Cherry sat next to Whiteboy for several long minutes. He was vaguely hoping Whiteboy's stature and speed would ooze from the big soldier and into himself. They sat there with their weapons pointing down the trail. Cherry did not say anything and tried not to be too obvious yet he wanted to look at the gun Whiteboy called Lit'le Boy. He wanted to feel it, to fire it.

“Man,” Whiteboy said quietly after some time, “am Ah glad they mortared us.” Cherry wrinkled his forehead but said nothing. “Man,” Whiteboy said, “if they'da ambushed us, Ah wouldn't even be heah.” He shook his head slowly keeping his eyes on the trail and the jungle downhill.

They sat in silence. The shadow from the peak with the bunker complex was crawling up the ridge descending from 848. Clouds, at first faint and thin, were forming high above the valley. The heat of the day dissipated. The fog choking the river below them was rising.
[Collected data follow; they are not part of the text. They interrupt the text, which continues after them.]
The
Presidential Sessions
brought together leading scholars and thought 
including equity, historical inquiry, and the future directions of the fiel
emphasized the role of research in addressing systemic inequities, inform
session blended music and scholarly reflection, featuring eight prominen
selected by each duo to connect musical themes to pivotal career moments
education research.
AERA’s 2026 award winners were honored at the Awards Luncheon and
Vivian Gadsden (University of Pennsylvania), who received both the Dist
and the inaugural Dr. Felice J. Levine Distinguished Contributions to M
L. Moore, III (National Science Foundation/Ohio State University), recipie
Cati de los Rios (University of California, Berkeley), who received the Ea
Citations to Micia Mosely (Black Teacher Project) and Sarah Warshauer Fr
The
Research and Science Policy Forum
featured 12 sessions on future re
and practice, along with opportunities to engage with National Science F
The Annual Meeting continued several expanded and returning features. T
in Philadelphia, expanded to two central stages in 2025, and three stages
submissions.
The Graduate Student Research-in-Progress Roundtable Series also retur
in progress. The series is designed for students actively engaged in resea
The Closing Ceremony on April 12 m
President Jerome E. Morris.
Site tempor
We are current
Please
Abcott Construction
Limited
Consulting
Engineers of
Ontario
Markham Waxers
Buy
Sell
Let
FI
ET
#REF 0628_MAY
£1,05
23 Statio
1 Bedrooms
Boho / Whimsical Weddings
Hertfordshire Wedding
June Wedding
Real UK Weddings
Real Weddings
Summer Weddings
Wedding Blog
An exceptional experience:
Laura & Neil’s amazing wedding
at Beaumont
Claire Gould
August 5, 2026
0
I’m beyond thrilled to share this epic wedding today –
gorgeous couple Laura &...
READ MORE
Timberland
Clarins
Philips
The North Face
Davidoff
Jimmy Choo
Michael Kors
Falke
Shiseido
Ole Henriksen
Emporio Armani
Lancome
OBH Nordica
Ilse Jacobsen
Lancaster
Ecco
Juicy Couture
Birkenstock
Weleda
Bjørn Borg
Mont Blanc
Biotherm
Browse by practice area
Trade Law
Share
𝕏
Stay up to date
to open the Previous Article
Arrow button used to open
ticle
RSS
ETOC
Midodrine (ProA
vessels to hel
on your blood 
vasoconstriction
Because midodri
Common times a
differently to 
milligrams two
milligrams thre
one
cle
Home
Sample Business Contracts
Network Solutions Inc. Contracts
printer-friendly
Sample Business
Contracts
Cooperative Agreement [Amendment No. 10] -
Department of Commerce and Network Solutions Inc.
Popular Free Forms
“Where you from?” Cherry whispered. “I mean, back in the World.”

“Nebraska,” Whiteboy whispered back.

“Where bouts?” Cherry asked.

“A lit'le town outside a Bridgeport,” Whiteboy said.

“Really?” Cherry marvelled, sounding in a very quiet voice as if he had just found a long lost brother.

“Yeah,” Whiteboy turned and looked at him for the first time. “You know it?”

“No, ah …” Cherry stumbled. “I'm ah, I'm from Bridgeport, Connecticut.”

“Um,” Whiteboy moaned and turned back to the trail.

They sat in silence again. Four helicopters appeared over the hilltop where Recon had been dropped during the morning CAs. Two of the birds were Cobras which seemed to be attempting a complicated dual figure-eight movement. Off to one side a LOH, light observation helicopter (pronounced loach), hummed, hovered, darted short distances left then right, looking and behaving like a large bumblebee. Below the Cobras a Huey slick with white doors and red crosses hovered, descended, landed. Cherry was watching the helicopters through a hole in the vegetation. “More birds comin in,” he whispered. Whiteboy looked over. “I wonder what's happenin,” Cherry continued.

“Medevac,” Whiteboy whispered.

Again they sat in silence. Finally Cherry rose, tapped the big soldier on the shoulder, nodded and walked back toward the center of the point defensive ring.

“We're gettin down there,” Egan said to Cherry. It was dusk now. Egan was waist deep in the earth. Red-orange clay clung to his fatigues. He bent over and swung the entrenching tool, half extended like a mattock, from above his shoulder hard down into the bottom of the foxhole. He swung it hard again, keeping his hands in tight to his body. Small wedges of clay broke from the bottom. He scraped the bottom and scooped up the chips and threw them onto the ground beside the hole.

They were surrounded by the sound of ETs and machetes hacking and slashing at the ground and at roots. Men not digging were on guard. The holes being dug were two-man foxholes 40 inches in diameter, 40 inches deep. Below the thin layer of mulch and humus the ground was hard-packed clay and rock. Thick roots ran through the clay like steel reinforcement bars in concrete. The trees beside the trail were so numerous and closely packed it was difficult to find a clear 40-inch diameter surface.

“When I was a kid,” Cherry said, “I thought if you dug deep enough you'd hit China. I wonder, if we dig deep enough here, will we hit the States?”

Egan looked up and laughed. “Here,” he said getting out of the hole and handing Cherry the ET, “you dig. If you get there, I'll go with you.”

Egan and Cherry took turns digging. The shortness of the ET and the hardness of the earth jarred Cherry's arms and hands. “This is tearin my hands apart,” he complained to Egan.

Egan was not paying attention to him. Now that he was not digging he was pensive. Cherry repeated his gripe. Egan looked at him. “Ya know, I bet Nguyen's pissed the holy mothafuck off at us.”

“What?”

“He took all that time siting in this trail, waiting for someone to come trickytrottin down. Then he goes riskin firin our asses up in broad daylight.”

“He may think he got some of us,” Cherry said, resting, rubbing his hands.